Шестнадцатого июня заложили первую параллель в восьмистах шагах от первой стены. Осажденные всячески мешали работам; пришлось несколько отступить. Восемнадцатого числа была заложена другая параллель, гораздо дальше, в полутора тысячах шагов, и это почтительное расстояние вызвало насмешки людей, предлагавших смелую атаку на Петерзау. Скоро неприятель опять придвинулся на восемьсот шагов и поставил батареи. Осажденные вновь прервали работы и заклепали орудия, однако были отогнаны непрерывным огнем. Двести орудий были нацелены на крепость 28 и 29 июня и закидывали ее снарядами. Плавучие батареи, пущенные по Рейну, тоже вредили городу, обстреливая его с наиболее открытой стороны.

Между тем последняя параллель еще не была открыта, первая стена не была разрушена и гарнизон, бодрый и свежий, и не помышлял о сдаче. Чтобы избавиться от плавучих батарей, французы бросались в воду и подрезали канаты неприятельских канонерок. Один храбрец вплавь притащил на буксире одну из этих лодок – с бывшими на ней восемьюдесятью солдатами, которых взяли в плен.

Однако гарнизону приходилось очень тяжело. Мельницы были сожжены, молоть зерно можно было не иначе как на ручных мельницах, да и то никто не хотел заниматься этой работой, потому что неприятель, зная место, где стояли мельницы, закидывал его бомбами. К тому же и зерна почти уже не было; всякое мясо, кроме лошадиного, давно закончилось. Солдаты ели крыс и ходили на Рейн ловить мертвых лошадей, плывших по течению. Многие погибли от этой пищи; пришлось воспретить ее и поставить сторожей по берегам реки, чтобы запрет не нарушался. За кошку платили шесть франков, мясо павших лошадей продавалось по два франка за фунт.

Офицеры питались не лучше солдат: Обер-Дюбайе, пригласив обедать свой главный штаб, подал в виде изысканного угощения кошку с гарниром из двенадцати мышей. Всего прискорбнее в положении гарнизона было совершенное отсутствие всяких известий. Все сношения были так мастерски перерваны, что осажденные уже три месяца решительно ничего не знали о том, что происходило во Франции. Делали попытки уведомить своих о бедственном положении: однажды через даму, ехавшую в Швейцарию, в другой раз через священника, отправлявшегося в Нидерланды, наконец, через лазутчика, который брался пройти через неприятельский лагерь. Но ни одна из этих депеш не дошла по назначению. В надежде на то, что, может быть, кому-то пришло в голову посылать им известия с верховьев Рейна посредством бутылок, предоставленных течению, осажденные стали расставлять неводы и каждый день снимали их, но ничего в них не находили.

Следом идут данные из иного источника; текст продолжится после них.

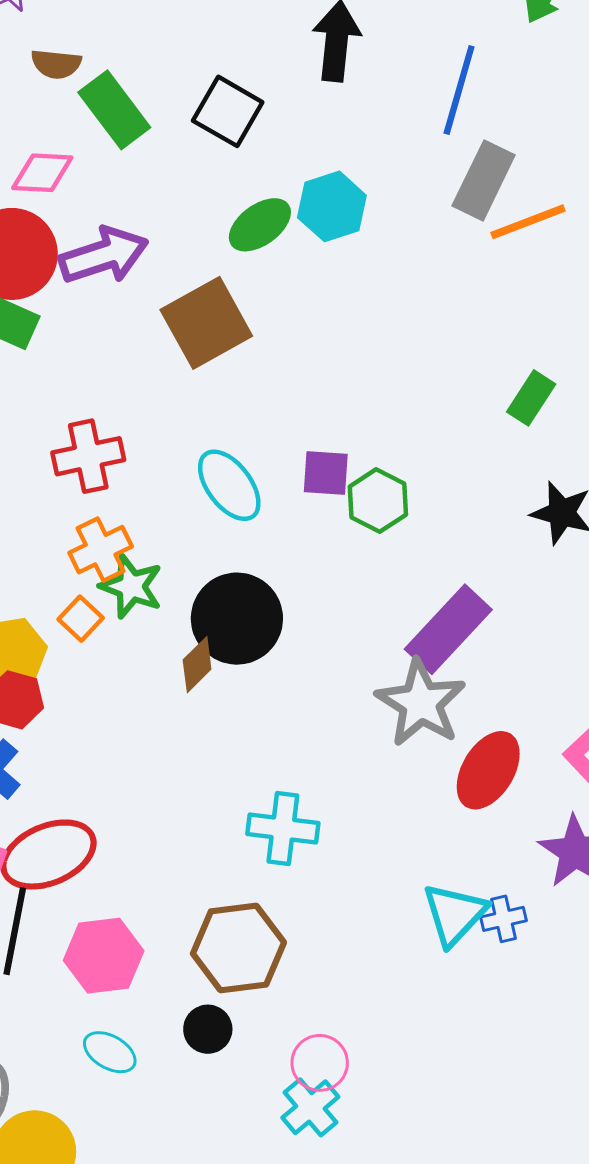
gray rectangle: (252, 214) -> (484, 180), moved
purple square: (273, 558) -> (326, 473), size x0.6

Пруссаки, пускавшиеся на всякие хитрости, напечатали во Франкфурте несколько подложных номеров «Монитора», в которых говорилось, что Дюмурье низверг Конвент и Людовик XVII царствует. Занимавшие аванпосты пруссаки передавали эти поддельные номера гарнизонным солдатам, и это чтение сильно тревожило их и ко всем страданиям прибавляло еще тяжелую мысль о том, что они, быть может, защищают погибшее уже дело.

Однажды ночью вдруг раздался гром частой канонады. Гарнизон пробудился, радостно бросился к оружию, готовый идти на помощь своим и поставить неприятеля между двух огней. Тщетная надежда! Грохот пушек умолк – а избавители не явились. Наконец, положение сделалось до того невыносимым, что две тысячи жителей попросили разрешения уйти из города. Обер-Дюбайе разрешил им выйти, но они не были приняты осаждавшими, остались меж двух огней, и большая их часть погибла под стенами города. На другое утро многие солдаты принесли в своих плащах раненых детей.